* **Aim of the task**
Count the lines in the records below that contain the word "left", and give only that number.

::::::::

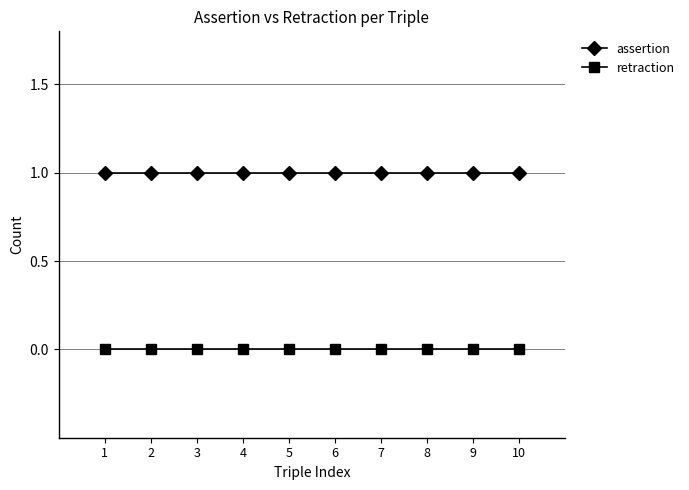

What is the value of the assertion point at the 4th from the left?

1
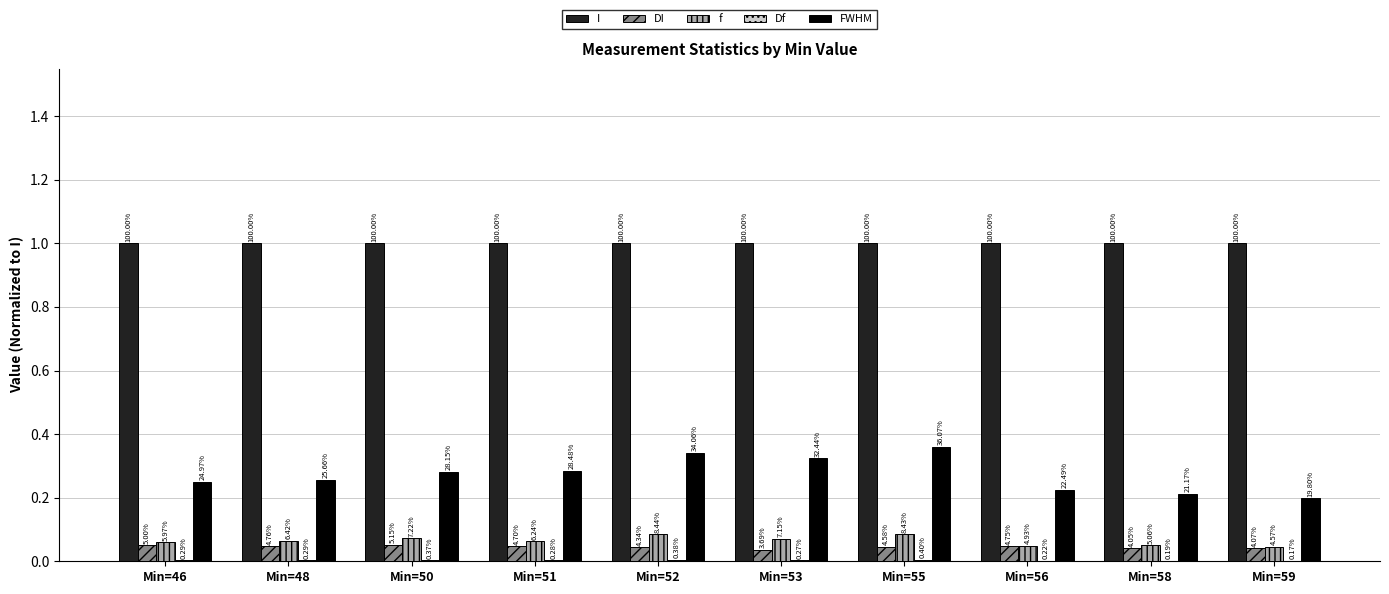

Which series changed the most between Min=52 and Min=55?

FWHM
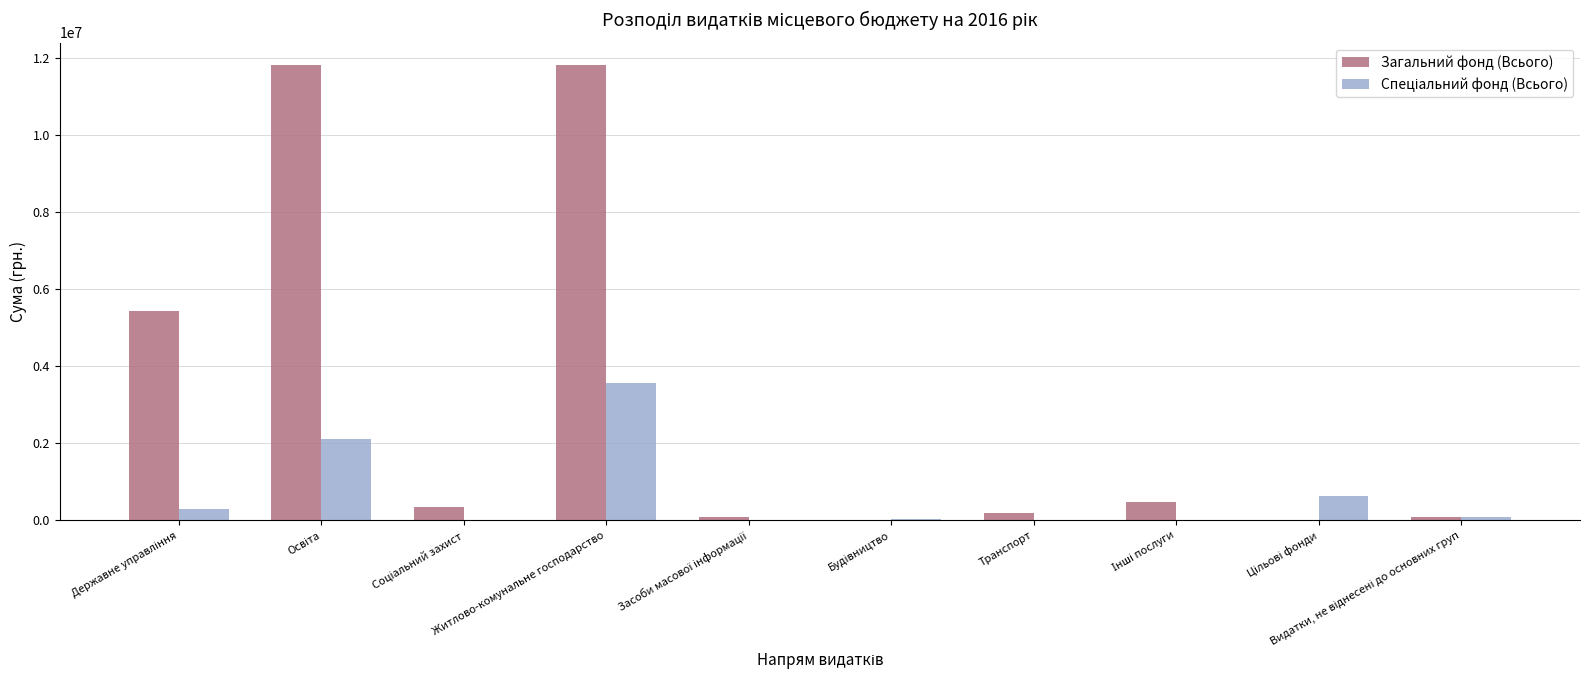

What is the sum of all Загальний фонд (Всього) values?

30248748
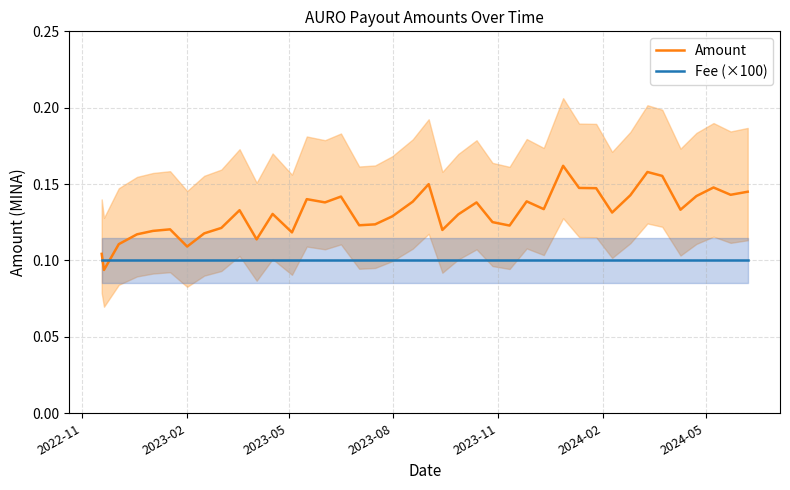

How many lines are shown in the chart?

2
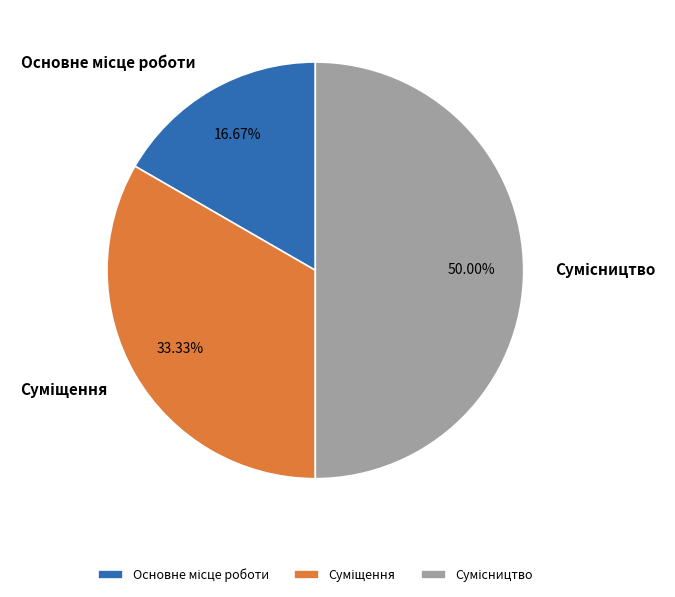

How many slices are in this pie chart?

3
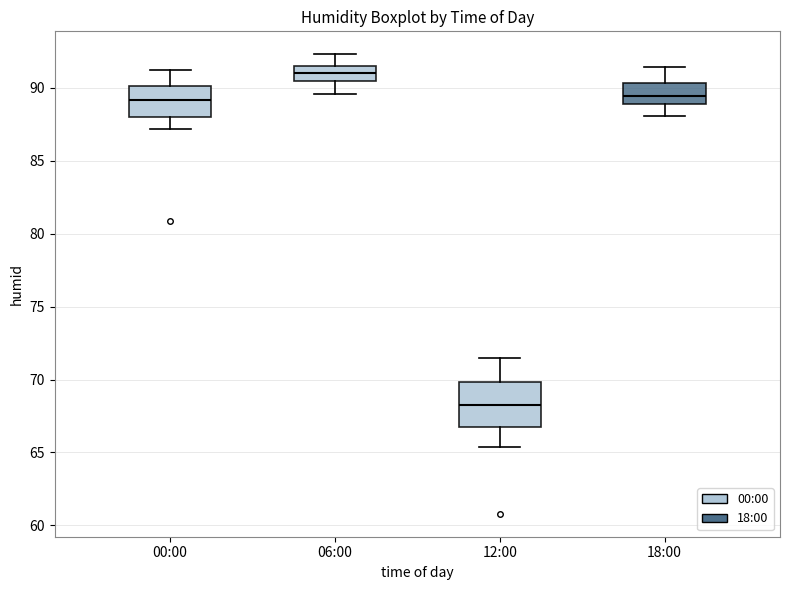

Reading left to right, transcribe this box plot: for each box, give where its median line is, the range the box spans, and where its two whiskers end, as read against the y-axis. The values are not printed on the chart, so give them approximately, as read against the axis.

00:00: median 89.0, box 88.0 to 90.0, whiskers 87.0 to 91.0
06:00: median 91.0, box 90.5 to 91.5, whiskers 89.5 to 92.5
12:00: median 68.5, box 66.5 to 70.0, whiskers 65.5 to 71.5
18:00: median 89.5, box 89.0 to 90.5, whiskers 88.0 to 91.5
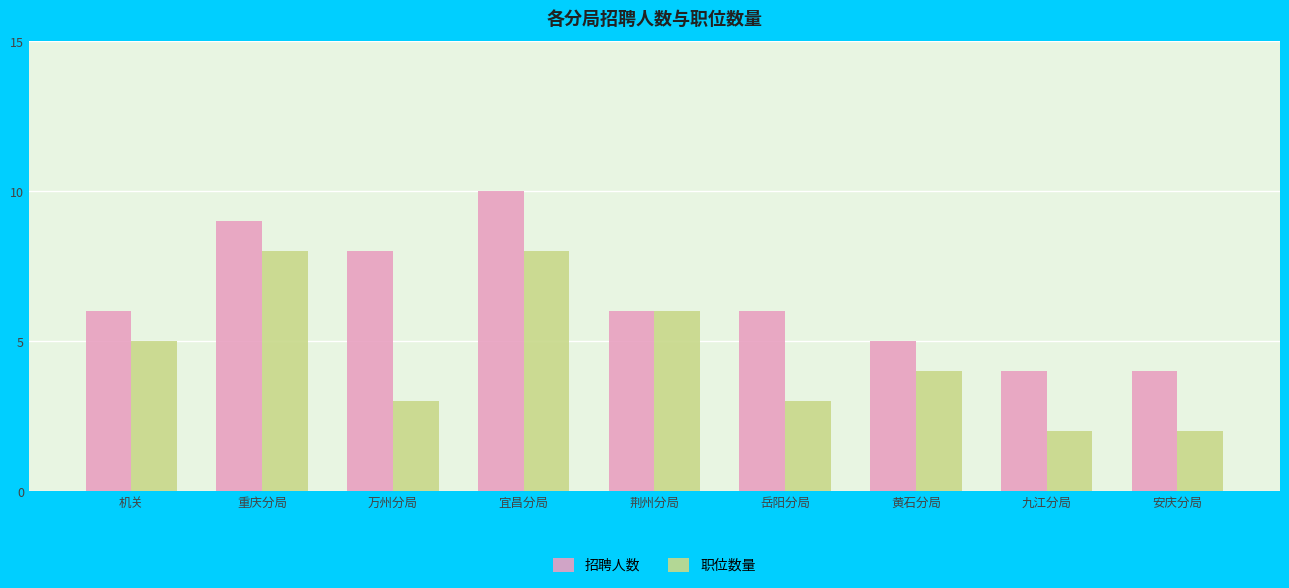

How many bars are there in total?

18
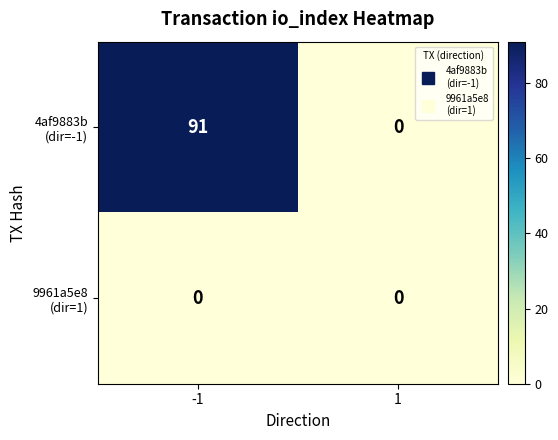

How many distinct data groups are displayed?

2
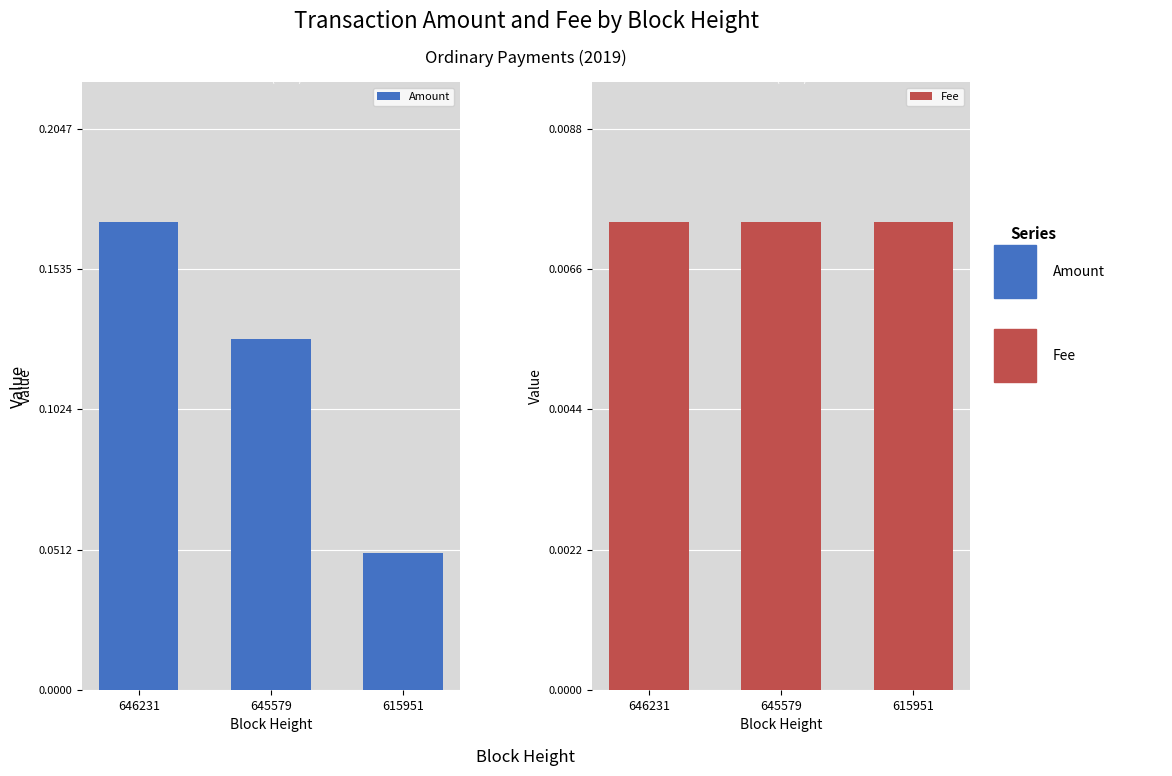

Which series has the largest total across all categories?

Amount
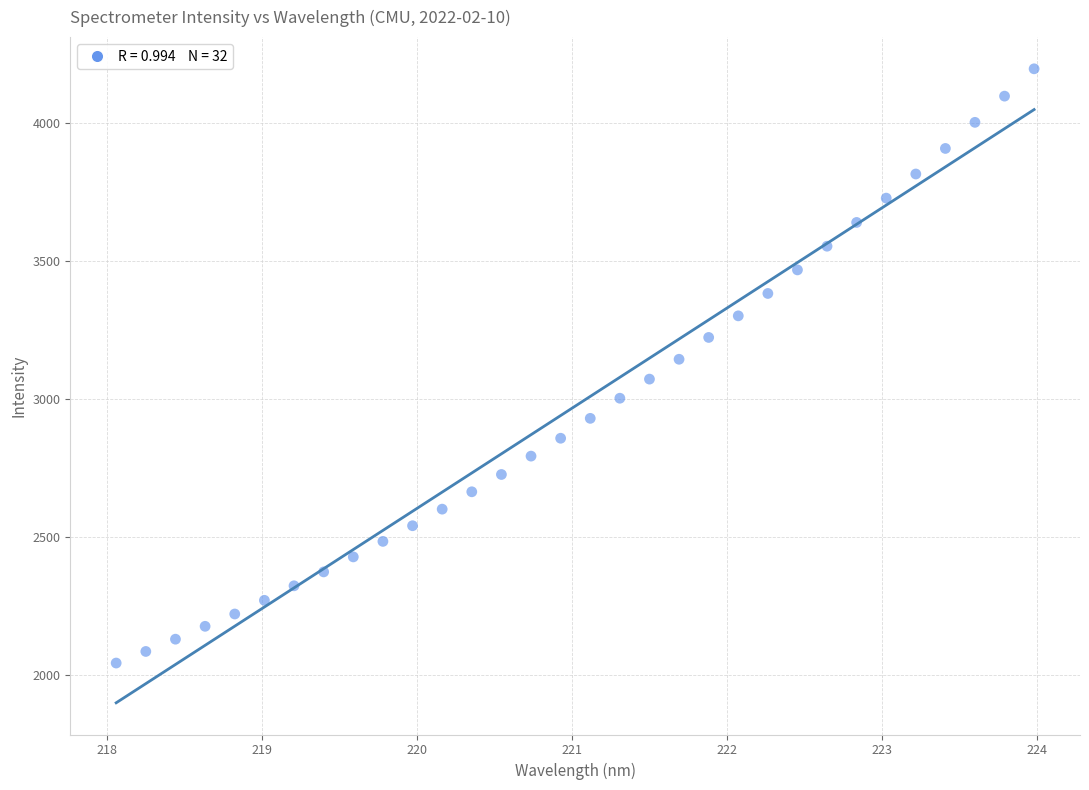

What is the range of X values (max minus min)?

5.9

::::::::

* **Exercise response**
2